Task to carry out: Please copy each line of text in the listing below word for word, keeping the original line breaks. Leave the pictures out of your answer.

_ _ _ _ _ _ _

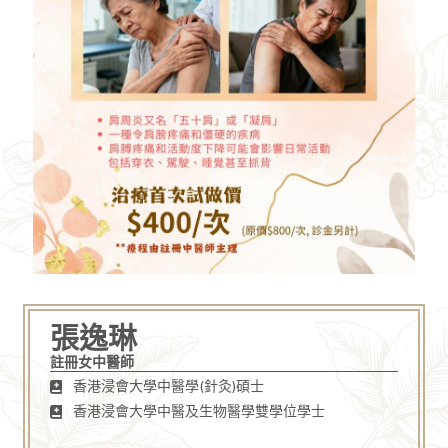
張逸琳
註冊女中醫師
香港浸會大學中醫學(針灸)碩士
香港浸會大學中醫及生物醫學雙學位學士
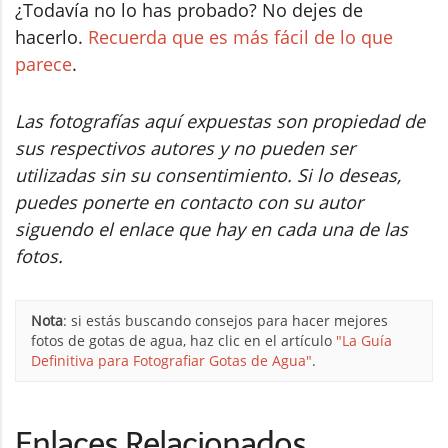
¿Todavía no lo has probado? No dejes de
hacerlo.
Recuerda que es más fácil de lo que
parece
.
Las fotografías aquí expuestas son propiedad de
sus respectivos autores y no pueden ser
utilizadas sin su consentimiento. Si lo deseas,
puedes ponerte en contacto con su autor
siguendo el enlace que hay en cada una de las
fotos.
Nota
: si estás buscando consejos para hacer mejores
fotos de gotas de agua, haz clic en el artículo
"La Guía
Definitiva para Fotografiar Gotas de Agua"
.
Enlaces Relacionados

_ _ _ _ _ _ _

Result of this task:
張逸琳
註冊女中醫師
香港浸會大學中醫學(針灸)碩士
香港浸會大學中醫及生物醫學雙學位學士
¿Todavía no lo has probado? No dejes de
hacerlo.
Recuerda que es más fácil de lo que
parece
.
Las fotografías aquí expuestas son propiedad de
sus respectivos autores y no pueden ser
utilizadas sin su consentimiento. Si lo deseas,
puedes ponerte en contacto con su autor
siguendo el enlace que hay en cada una de las
fotos.
Nota
: si estás buscando consejos para hacer mejores
fotos de gotas de agua, haz clic en el artículo
"La Guía
Definitiva para Fotografiar Gotas de Agua"
.
Enlaces Relacionados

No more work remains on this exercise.